The legacy of Southbrook is the legacy of the regenerative hand in Canadian viticulture. Bill Redelmeier is not a typical winery owner: he did not inherit a château, he did not chase venture capital, and he did not build his brand on Instagram aesthetics. He is a farmer who bought a failed vineyard and spent 20 years turning it into a closed-loop ecosystem — a man who worries about food sovereignty, who pays his workers a living wage, who filters storm water through bio-swales until it is drinkable, and who believes that 100 small changes are more powerful than one magic bullet. The LEED Gold winery, the solar panels, the bio-swales, the 15-acre forest reserve, and the sheep that fertilise the vines are not separate initiatives; they are parts of a single organism — a farm that gives more than it takes.
The future of the project is tied to the future of regenerative agriculture in the global wine industry — to the growing recognition that the best wines come not from the most famous appellations but from the most committed stewards of the land. As the Poetica Red continues to prove that Niagara can produce Bordeaux-style blends of world-class aging potential, as the Poetica Chardonnay demonstrates that Ontario Chardonnay can evolve for decades, as the Whimsy!
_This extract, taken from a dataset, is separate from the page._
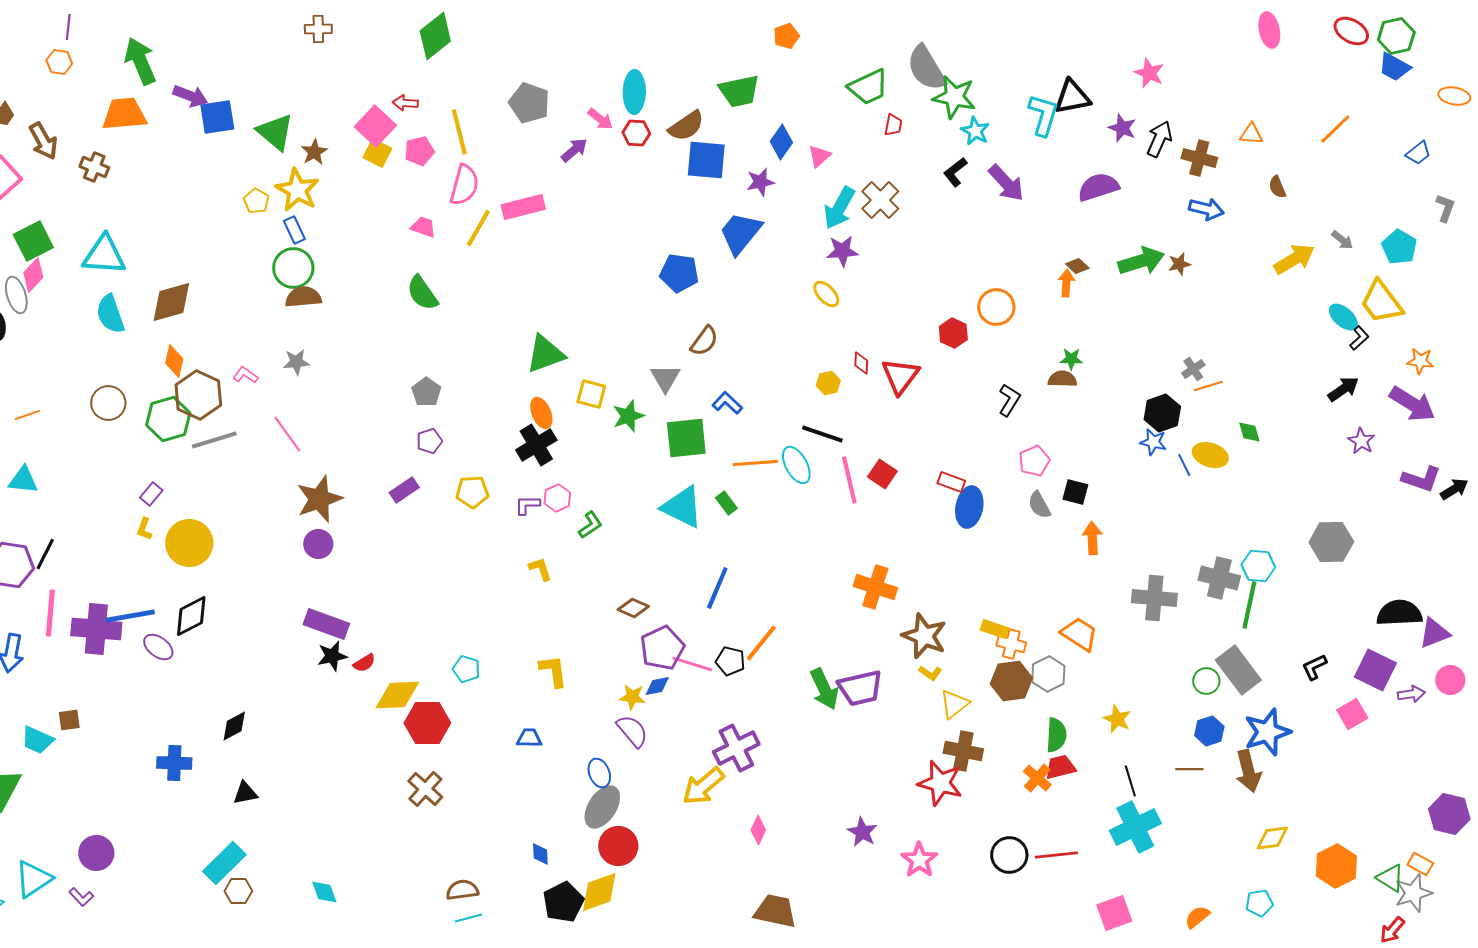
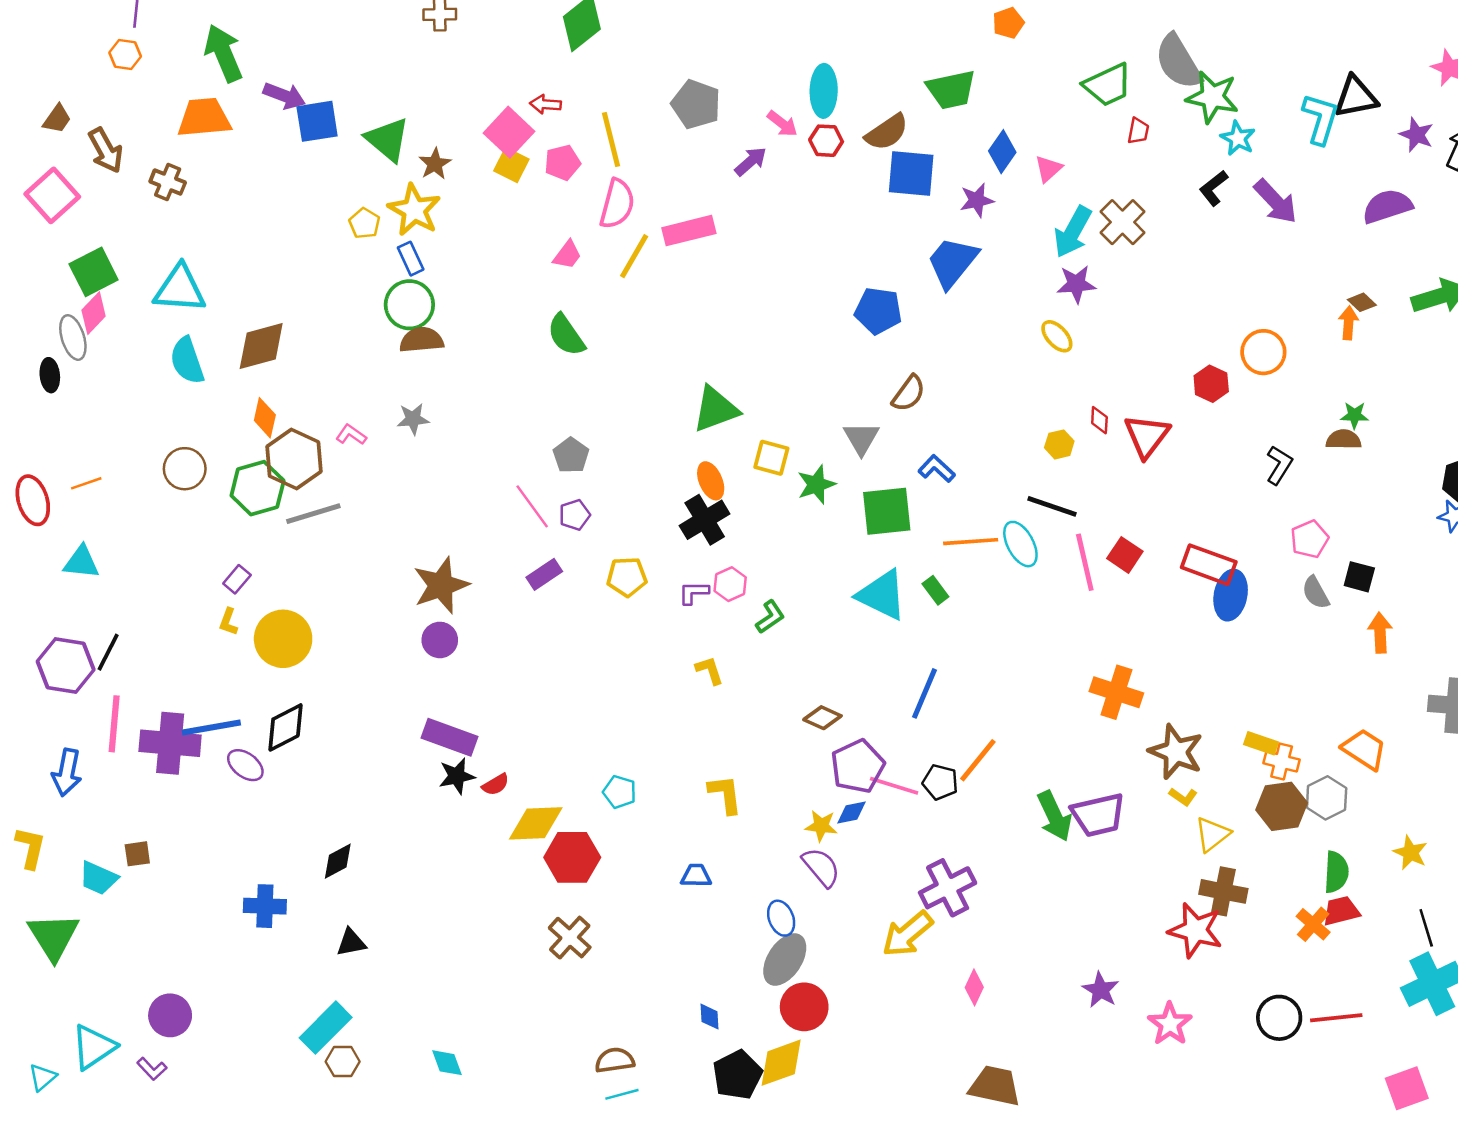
pink trapezoid: (423, 227) -> (567, 255), turned 108
pink line: (287, 434) -> (532, 506), moved
red rectangle: (951, 482) -> (1209, 565), size x1.6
Orange Riesling expands the boundaries of what skin-fermented wine can be, and as the Estate Syrah returns to the portfolio after years of absence, Southbrook remains what the Redelmeiers have always intended it to be: a triple-crown, poetry-labeled, sheep-grazed, solar-powered, bio-swaled, LEED Gold-certified regenerative winery in the heart of Niagara — structured not by extraction or convention but by salmon, soil health, and the eternal reminder that a vineyard is not a factory but a living system, and that the wine in your glass is only as clean as the water that flows back to the lake. The story of this winery is the story of a farmer who found a dead salmon on his driveway and decided to change the world — one biodynamic preparation, one poem, and one glass at a time.
"Farming has become extractive, almost like mining. Regenerative farming aims to reverse that."